Well, according to the FBI, criminals are now pitching fraudulent investments in a “new” and developing cryptocurrency, such as an initial coin offering (ICO) or any other investment vehicle to take a victim’s money.
These scams typically involve scenarios that seem “too good to be true”—offering large monetary returns for a short-term, small investment. Potential cryptocurrency investors need to understand no economy is doing too well at the moment or immune from the effects of Covid-19.
Therefore, at this time, it is only logical to expect a lower rate of return for any new project—whether it is cryptocurrency-related or not –until economies starting pumping again. Any investment idea that seems to ignore or defy these realities needs to be looked at twice.
As the FBI has observed, such projects could be the work of scammers who are out to steal the investment money for personal use. The complexities of cryptocurrencies are then used to hide the true destination of the stolen funds.
The FBI also lists blackmail as one of the growing tactics that scammers are using to extract money from victims. The scammers will send threatening emails or letters in which they claim to have access to someone’s personal information or knowledge of your “dirty secrets” and demand payment in Bitcoin to prevent the release of this information.
In one such email seen by the writer, the scammer claimed they had harvested the victim’s passwords to all their social media accounts. But here is the kicker, the scammer claims to have filmed the victim watching pornography and they intend to send the video to all the victim’s contacts unless they are paid in Bitcoin. The scammers even include a link to a site that guides someone buying Bitcoin for the first time.
Some people have fallen for this and many more will become victims because the scammers know the power of shame.
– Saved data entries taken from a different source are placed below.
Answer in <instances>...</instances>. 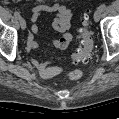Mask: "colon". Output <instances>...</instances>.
<instances>
[{"label":"colon","instance_id":"colon-1","mask_svg":"<svg viewBox=\"0 0 119 119\" xmlns=\"http://www.w3.org/2000/svg\"><path fill=\"white\" fill-rule=\"evenodd\" d=\"M88 25V15H85L82 20V28L79 30L78 35L80 44L72 56L75 62L86 61L91 55L93 40ZM67 77L71 80H78L82 77V71L80 69L71 70L68 72Z\"/></svg>","mask_w":119,"mask_h":119}]
</instances>
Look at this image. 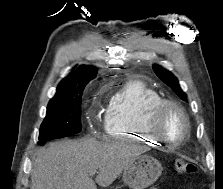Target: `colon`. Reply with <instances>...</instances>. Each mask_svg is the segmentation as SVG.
Instances as JSON below:
<instances>
[{
  "instance_id": "colon-1",
  "label": "colon",
  "mask_w": 223,
  "mask_h": 189,
  "mask_svg": "<svg viewBox=\"0 0 223 189\" xmlns=\"http://www.w3.org/2000/svg\"><path fill=\"white\" fill-rule=\"evenodd\" d=\"M174 166L176 172H178L179 174H192L196 170L194 164L182 159L176 160Z\"/></svg>"
}]
</instances>
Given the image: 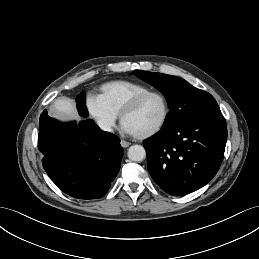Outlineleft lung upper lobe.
<instances>
[{"instance_id": "left-lung-upper-lobe-1", "label": "left lung upper lobe", "mask_w": 259, "mask_h": 259, "mask_svg": "<svg viewBox=\"0 0 259 259\" xmlns=\"http://www.w3.org/2000/svg\"><path fill=\"white\" fill-rule=\"evenodd\" d=\"M132 74L155 86L166 97L170 112L162 129L221 113L211 94L192 86L182 78L142 70H135Z\"/></svg>"}]
</instances>
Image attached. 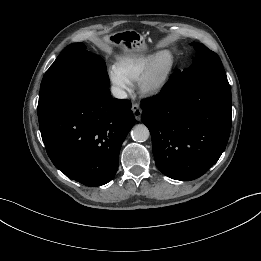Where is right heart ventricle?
<instances>
[{"mask_svg":"<svg viewBox=\"0 0 261 261\" xmlns=\"http://www.w3.org/2000/svg\"><path fill=\"white\" fill-rule=\"evenodd\" d=\"M154 54L148 56H122L115 62L117 72L129 83L137 81Z\"/></svg>","mask_w":261,"mask_h":261,"instance_id":"obj_1","label":"right heart ventricle"}]
</instances>
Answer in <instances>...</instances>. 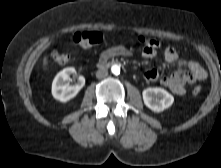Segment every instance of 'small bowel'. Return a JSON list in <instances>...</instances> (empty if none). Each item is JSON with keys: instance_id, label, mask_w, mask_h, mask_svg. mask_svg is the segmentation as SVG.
I'll return each instance as SVG.
<instances>
[{"instance_id": "small-bowel-1", "label": "small bowel", "mask_w": 221, "mask_h": 168, "mask_svg": "<svg viewBox=\"0 0 221 168\" xmlns=\"http://www.w3.org/2000/svg\"><path fill=\"white\" fill-rule=\"evenodd\" d=\"M159 46V45H158ZM157 48L144 47L142 55L145 58H154L157 54ZM131 51L122 45L111 47L103 51L100 56V62H105L110 57L115 56H130ZM164 58L169 63H174L178 60V53L175 48L168 46L164 50ZM144 77L147 81H160V84L168 88L176 95H183L186 92V85L198 80H202L206 77L205 70L196 61H189L187 69L184 71H178L174 74L160 77L156 69H148L144 73Z\"/></svg>"}]
</instances>
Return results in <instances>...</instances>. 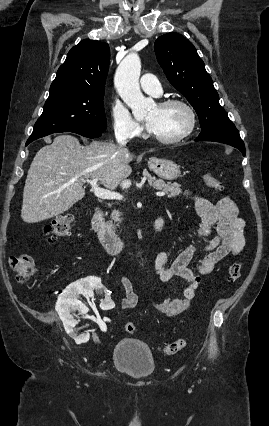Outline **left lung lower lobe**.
Segmentation results:
<instances>
[{"label":"left lung lower lobe","instance_id":"obj_1","mask_svg":"<svg viewBox=\"0 0 269 426\" xmlns=\"http://www.w3.org/2000/svg\"><path fill=\"white\" fill-rule=\"evenodd\" d=\"M195 141H214V142L228 144L239 149L242 152L243 156H245V152H246L245 145L237 129L229 130L223 133H218L212 137L198 136V138L195 139Z\"/></svg>","mask_w":269,"mask_h":426}]
</instances>
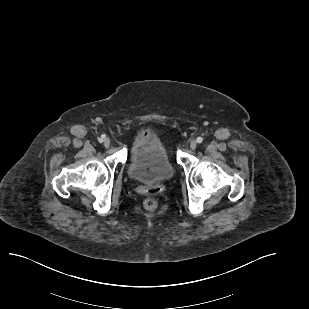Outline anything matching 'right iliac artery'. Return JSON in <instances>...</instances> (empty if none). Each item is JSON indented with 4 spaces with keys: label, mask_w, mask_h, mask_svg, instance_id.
Returning <instances> with one entry per match:
<instances>
[{
    "label": "right iliac artery",
    "mask_w": 309,
    "mask_h": 309,
    "mask_svg": "<svg viewBox=\"0 0 309 309\" xmlns=\"http://www.w3.org/2000/svg\"><path fill=\"white\" fill-rule=\"evenodd\" d=\"M104 138H105V136H104V135H102V136L98 139V141H99L100 143H102V142H103V140H104Z\"/></svg>",
    "instance_id": "obj_1"
}]
</instances>
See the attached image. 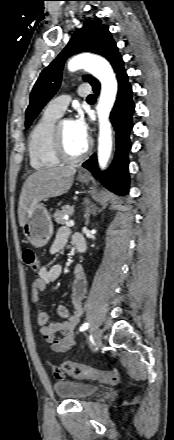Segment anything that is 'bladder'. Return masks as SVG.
<instances>
[{
  "mask_svg": "<svg viewBox=\"0 0 174 440\" xmlns=\"http://www.w3.org/2000/svg\"><path fill=\"white\" fill-rule=\"evenodd\" d=\"M53 389L59 398L81 400L88 398L98 391V386L86 382L69 381L57 382Z\"/></svg>",
  "mask_w": 174,
  "mask_h": 440,
  "instance_id": "1",
  "label": "bladder"
}]
</instances>
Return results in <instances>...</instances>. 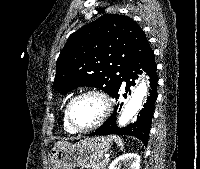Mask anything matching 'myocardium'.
I'll use <instances>...</instances> for the list:
<instances>
[{"mask_svg":"<svg viewBox=\"0 0 200 169\" xmlns=\"http://www.w3.org/2000/svg\"><path fill=\"white\" fill-rule=\"evenodd\" d=\"M89 95L96 96L101 100V102L103 104V111H102L100 118L97 120V122L95 124H93L92 126L87 127V128H79L73 122L72 113H71L72 107L78 99H80L84 96H89ZM112 108H113V102L107 92H105L104 90L99 89V88H88V89H85V90L77 93L74 97L71 98V100L68 102L67 107H66V117H67L69 125L72 127V129L75 132L87 133V132H91V131H94L97 128H99L109 117V115L112 111Z\"/></svg>","mask_w":200,"mask_h":169,"instance_id":"f54148a6","label":"myocardium"}]
</instances>
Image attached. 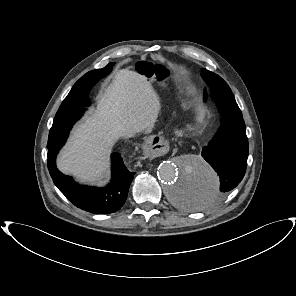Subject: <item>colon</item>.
<instances>
[{
  "mask_svg": "<svg viewBox=\"0 0 296 296\" xmlns=\"http://www.w3.org/2000/svg\"><path fill=\"white\" fill-rule=\"evenodd\" d=\"M135 68L139 74L160 84H165L169 78V72L159 65L141 61L136 63Z\"/></svg>",
  "mask_w": 296,
  "mask_h": 296,
  "instance_id": "obj_1",
  "label": "colon"
}]
</instances>
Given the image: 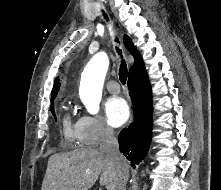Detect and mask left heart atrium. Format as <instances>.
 Here are the masks:
<instances>
[{
    "mask_svg": "<svg viewBox=\"0 0 221 190\" xmlns=\"http://www.w3.org/2000/svg\"><path fill=\"white\" fill-rule=\"evenodd\" d=\"M107 122L113 127L123 125L130 116L129 106L123 98L112 97L105 106Z\"/></svg>",
    "mask_w": 221,
    "mask_h": 190,
    "instance_id": "left-heart-atrium-1",
    "label": "left heart atrium"
}]
</instances>
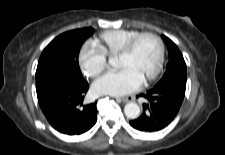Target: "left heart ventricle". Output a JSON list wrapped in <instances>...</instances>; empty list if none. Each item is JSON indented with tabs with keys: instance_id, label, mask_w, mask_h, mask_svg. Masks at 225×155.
Returning <instances> with one entry per match:
<instances>
[{
	"instance_id": "b2bd125f",
	"label": "left heart ventricle",
	"mask_w": 225,
	"mask_h": 155,
	"mask_svg": "<svg viewBox=\"0 0 225 155\" xmlns=\"http://www.w3.org/2000/svg\"><path fill=\"white\" fill-rule=\"evenodd\" d=\"M158 58V45L151 37L138 41L133 52L127 56H118L116 65L120 69L133 70L142 80L152 73Z\"/></svg>"
}]
</instances>
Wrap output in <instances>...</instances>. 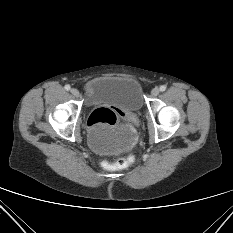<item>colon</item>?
Listing matches in <instances>:
<instances>
[{"label":"colon","instance_id":"colon-1","mask_svg":"<svg viewBox=\"0 0 233 233\" xmlns=\"http://www.w3.org/2000/svg\"><path fill=\"white\" fill-rule=\"evenodd\" d=\"M116 121L117 116L113 110L109 108H98L90 114L88 118V125L91 127L114 126ZM133 160V155H128L109 164V167L114 170L125 169L132 164Z\"/></svg>","mask_w":233,"mask_h":233}]
</instances>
Nevertheless, the FBI and others are advising people in such circumstances to avoid making such payments because such threats are usually empty. By spamming millions of email addresses, a scammer using this tactic can cast his nets wider with very minimal costs. So if for instance, two people out of 2 million pay the blackmail money that will be a healthy rate of return for the scammer.
Scammers taking advantage of lockdown
However, sometimes the scams are not as sophisticated as experiences in some countries have shown. For instance, since cryptocurrency trading and related businesses are not formally recognized in Zimbabwe, this lack of regulation forces traders and those new to this to conduct deals outside the conventional system.
Usually, this will happen on social media platforms like Whatsapp and Telegram where chat group members buy and sell. Since the start of the lockdown, there has been a spike of people making inquiries and subsequently making payments to acquire Bitcoin or other tokens.
In the run-up to the so-called Bitcoin halving, novice investors were encouraged to purchase coins because there was a likelihood that their investments would double in a short space of time. However, the seller would insist on being paid via mobile money since lockdown regulations make it difficult for traders to do face to face transactions. Yet as soon as payment is received, the seller of the Bitcoin simply disappears.
Now because the country’s consumer protection law does not cover cryptocurrencies, it means they are no recourse and the stolen funds will not be recovered.
The FBI does provide tips to help people avoid falling victims to scammers. Below are some of the tips:
- Conduct extensive research on potential investment opportunities. Do not take everything at face value.
- Do not use your bank accounts for a work-from-home business-related activity or provide your bank account information to someone who is not named on the account.
- Contact law enforcement before paying out blackmail and/or extortion attempts and before converting your money into cryptocurrency to pay them.